Jakarta, FORTUNE - Retno Marsudi menyoroti kesenjangan besar dalam pendanaan sektor air global. Mantan Menteri Luar Negeri Indonesia yang kini menjabat sebagai Utusan Khusus Sekretaris Jenderal Perserikatan Bangsa-Bangsa (PBB) untuk urusan air itu mengatakan dunia saat ini menghadapi kekurangan investasi yang sangat signifikan untuk penyediaan air bersih dan sanitasi.
Kebutuhan investasi global untuk sektor air mencapai US$600 miliar - 1 triliun per tahun, tapi dana yang tersedia saat ini baru US$300 miliar - 400 miliar. Artinya, masih terdapat kekurangan antara US$300 miliar hingga US$600 miliar setiap tahunnya.
“World Bank mencatat bahwa negara berkembang hanya mengalokasikan sekitar 0,5 persen dari GDP mereka untuk infrastruktur air,” katanya dalam acara Indonesia International Sustainably Forum (ISF) 2025 di Jakarta, Jumat (10/10).
Lebih jauh, 91 persen dari total belanja tahunan sektor air masih bergantung pada pendanaan publik, sementara partisipasi sektor swasta terbatas. Pasalnya, air kerap dianggap sebagai investasi berisiko tinggi dengan tingkat pengembalian rendah. Namun, menurutnya, pandangan tersebut keliru.

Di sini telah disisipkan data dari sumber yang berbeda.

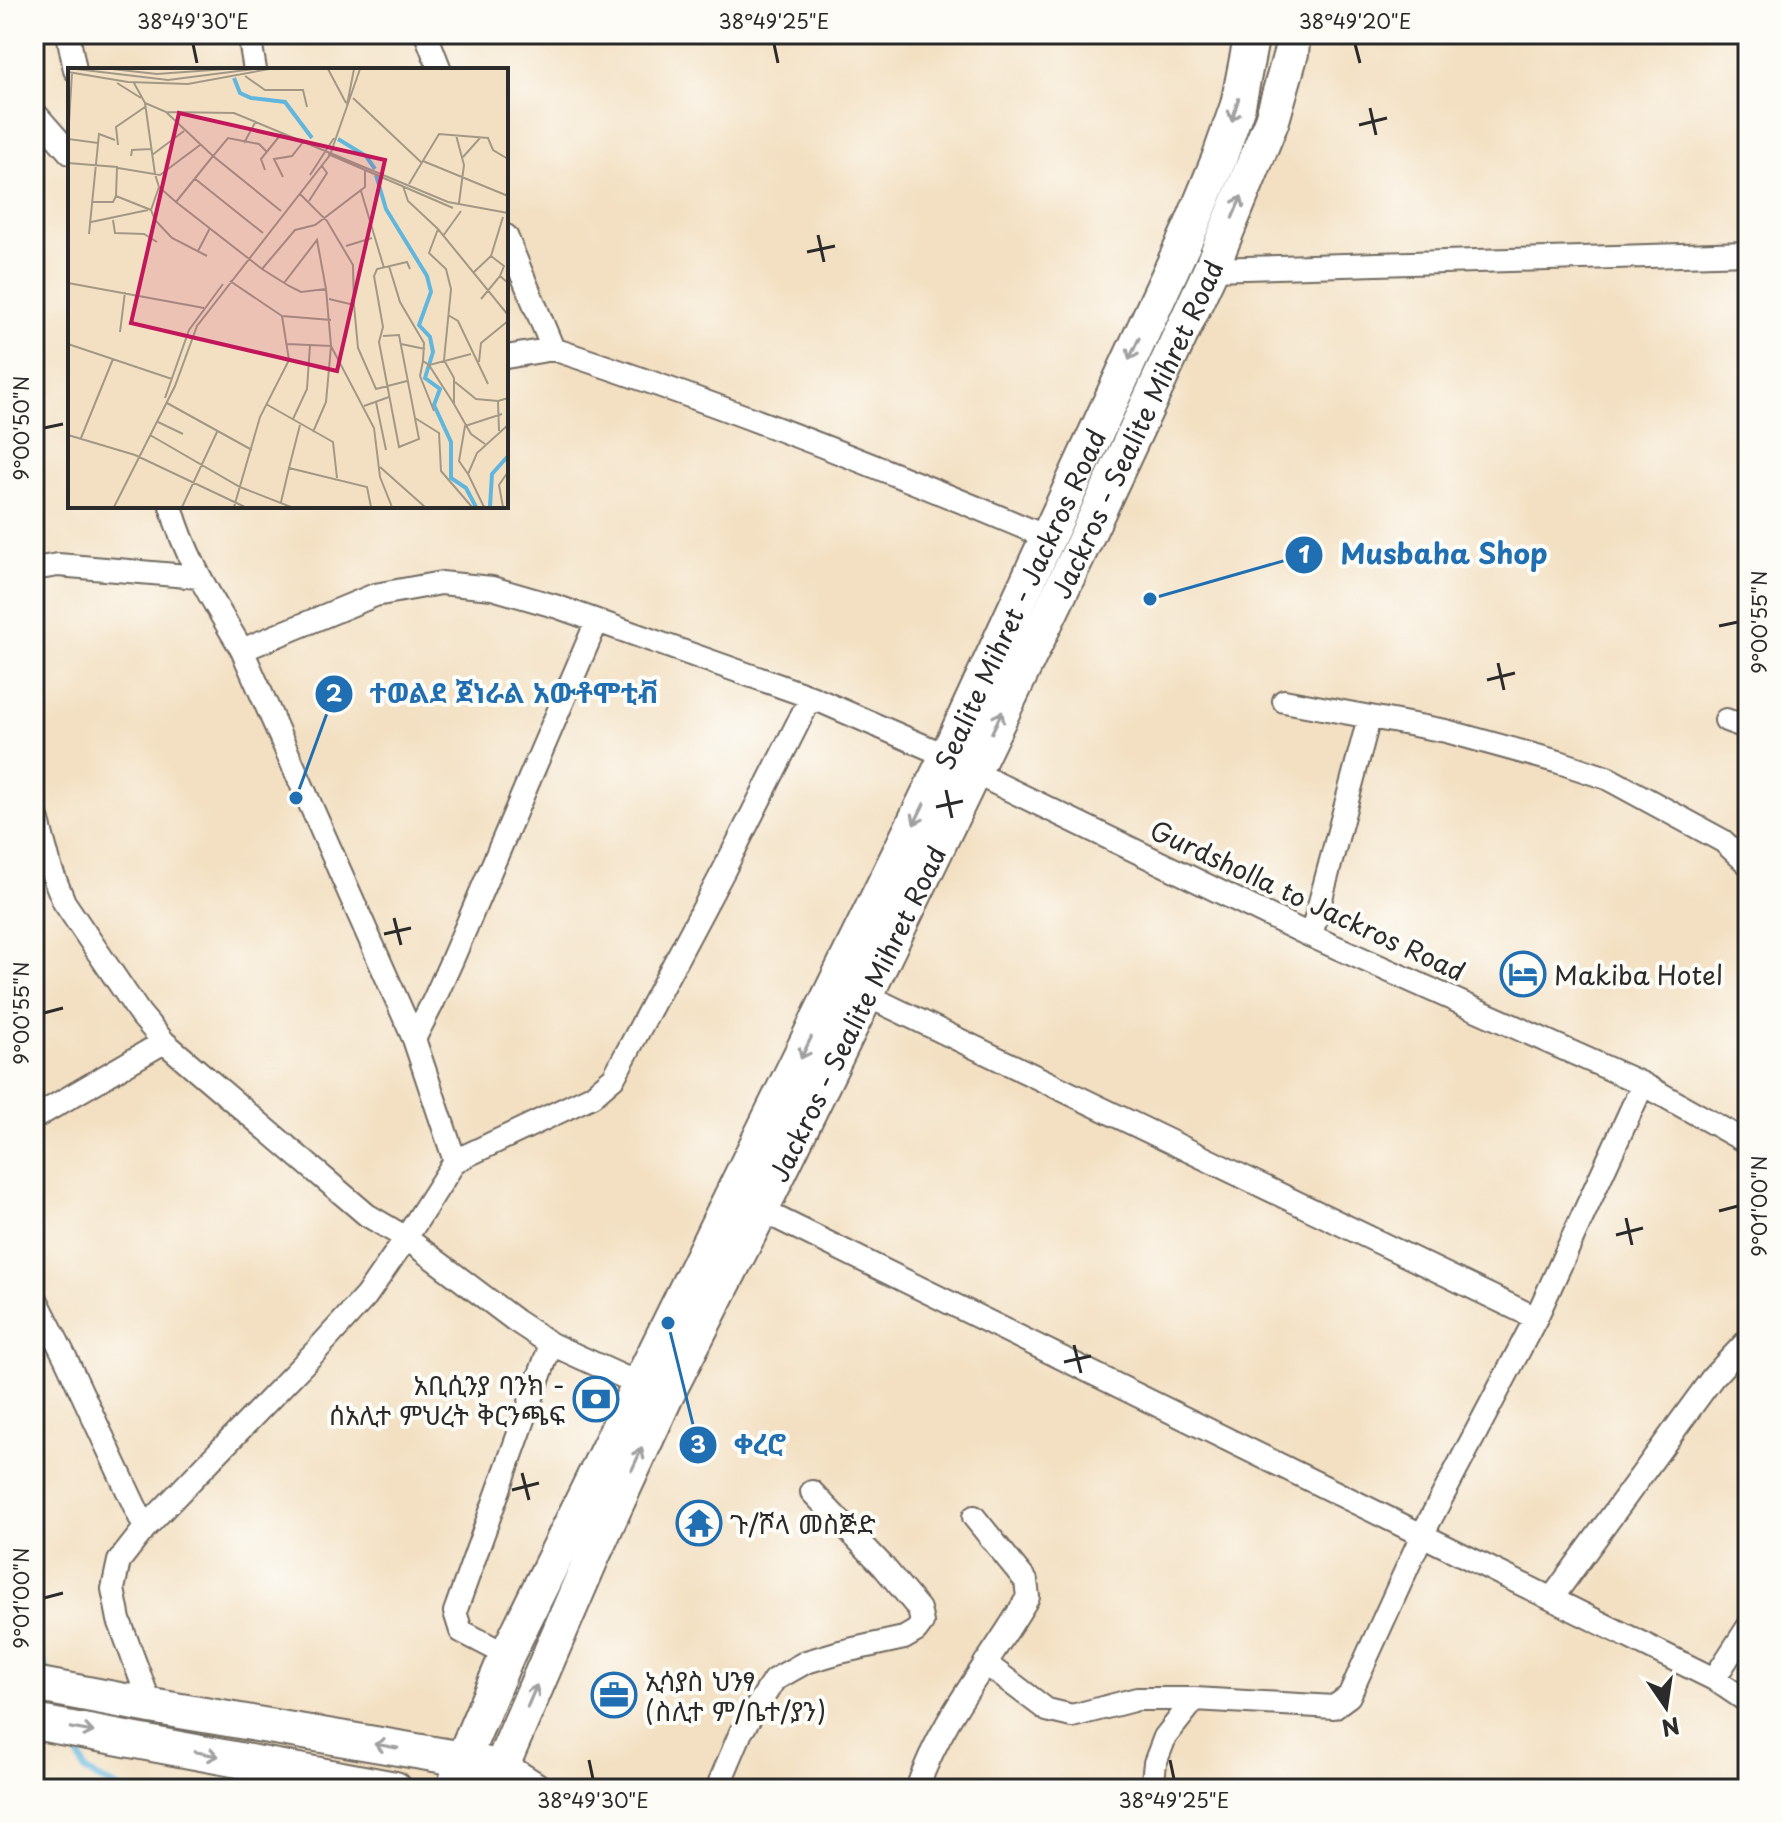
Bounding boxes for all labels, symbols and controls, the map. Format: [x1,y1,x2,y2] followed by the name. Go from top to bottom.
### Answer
[137,6,249,36] text: 38°49'30"E
[719,6,829,36] text: 38°49'25"E
[1299,6,1411,36] text: 38°49'20"E
[68,68,508,508] inset map
[1227,97,1242,122] one-way arrow
[1231,195,1246,220] one-way arrow
[1041,254,1232,605] street label: Jackros - Sealite Mihret Road
[1126,337,1141,361] one-way arrow
[6,376,36,480] text: 9°00'50"N
[924,423,1115,776] street label: Sealite Mihret - Jackros Road
[1284,529,1564,581] callout: Musbaha Shop
[1340,531,1548,574] text: Musbaha Shop
[1298,535,1310,571] text: 1
[1744,570,1774,674] text: 9°00'55"N
[314,668,675,720] callout: ተወልደ ጀነራል አውቶሞቲቭ
[370,670,658,713] text: ተወልደ ጀነራል አውቶሞቲቭ
[326,674,343,710] text: 2
[990,710,1005,734] one-way arrow
[911,801,926,825] one-way arrow
[1144,810,1472,990] street label: Gurdsholla to Jackros Road
[758,839,955,1188] street label: Jackros - Sealite Mihret Road
[1499,950,1547,998] hotel icon: Makiba Hotel
[1554,955,1723,994] place label: Makiba Hotel
[6,961,36,1065] text: 9°00'55"N
[797,1035,813,1059] one-way arrow
[1744,1155,1774,1257] text: 9°01'00"N
[329,1365,565,1434] place label: አቢሲንያ ባንክ - ሰአሊተ ምህረት ቅርንጫፍ
[572,1375,620,1423] bank icon: አቢሲንያ ባንክ - ሰአሊተ ምህረት ቅርንጫፍ
[678,1419,802,1471] callout: ቀረሮ
[734,1421,786,1464] text: ቀረሮ
[690,1425,706,1461] text: 3
[630,1447,645,1471] one-way arrow
[675,1499,723,1547] temple icon: ጉ/ሾላ መስጅድ
[730,1504,876,1543] place label: ጉ/ሾላ መስጅድ
[6,1547,36,1649] text: 9°01'00"N
[645,1661,826,1730] place label: ኢሳያስ ህንፃ (ስሊተ ም/ቤተ/ያን)
[1626,1667,1706,1747] north arrow
[590,1671,638,1719] office icon: ኢሳያስ ህንፃ (ስሊተ ም/ቤተ/ያን)
[525,1684,540,1709] one-way arrow
[1659,1710,1683,1746] text: N
[69,1724,94,1739] one-way arrow
[374,1737,399,1752] one-way arrow
[194,1747,219,1762] one-way arrow
[537,1785,649,1815] text: 38°49'30"E
[1119,1785,1229,1815] text: 38°49'25"E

“Investasi di sektor air bukan hanya menguntungkan secara ekonomi, tetapi juga memberi dampak pada pendidikan, kesetaraan gender, dan ketahanan iklim,” ujarnya.
Ia mengutip laporan Bank Dunia yang menunjukkan setiap US$1 investasi pada sektor air di Afrika mampu menghasilkan pengembalian hingga US$7.
Karena itu, Retno mendorong peningkatan investasi melalui skema blended finance yang menggabungkan sumber publik dan swasta tanpa mengesampingkan kepentingan masyarakat.
Dia pun menegaskan pentingnya konferensi air PBB berikutnya yang akan digelar di Uni Emirat Arab pada Desember 2026.
Konferensi tersebut akan menghadirkan satu tim tematik khusus untuk membahas investasi air secara global.
Retno melihat isu air kini mulai ditempatkan dalam agenda politik tingkat tinggi, dengan komitmen global yang semakin kuat untuk mempercepat pencapaian target pembangunan berkelanjutan.
Meski begitu, ia mengingatkan kemajuan tersebut belum cukup menjawab kompleksitas persoalan air dunia.
“Kita sudah memiliki pengetahuan, alat, dan modal untuk mengatasinya. Yang dibutuhkan sekarang adalah tekad politik kolektif, konsistensi, dan aksi bersama,” katanya.
Retno menutup dengan pesan kuat bahwa air bukan hanya sektor teknis, melainkan penghubung lintas isu global seperti perubahan iklim, kesehatan, ketahanan pangan, energi, hingga migrasi.
“Menyelesaikan persoalan air berarti memperjuangkan dunia yang lebih adil, berkelanjutan, dan sejahtera. Mari kita bertindak dengan kecepatan — bukan karena ketakutan, tetapi karena harapan,” ujarnya.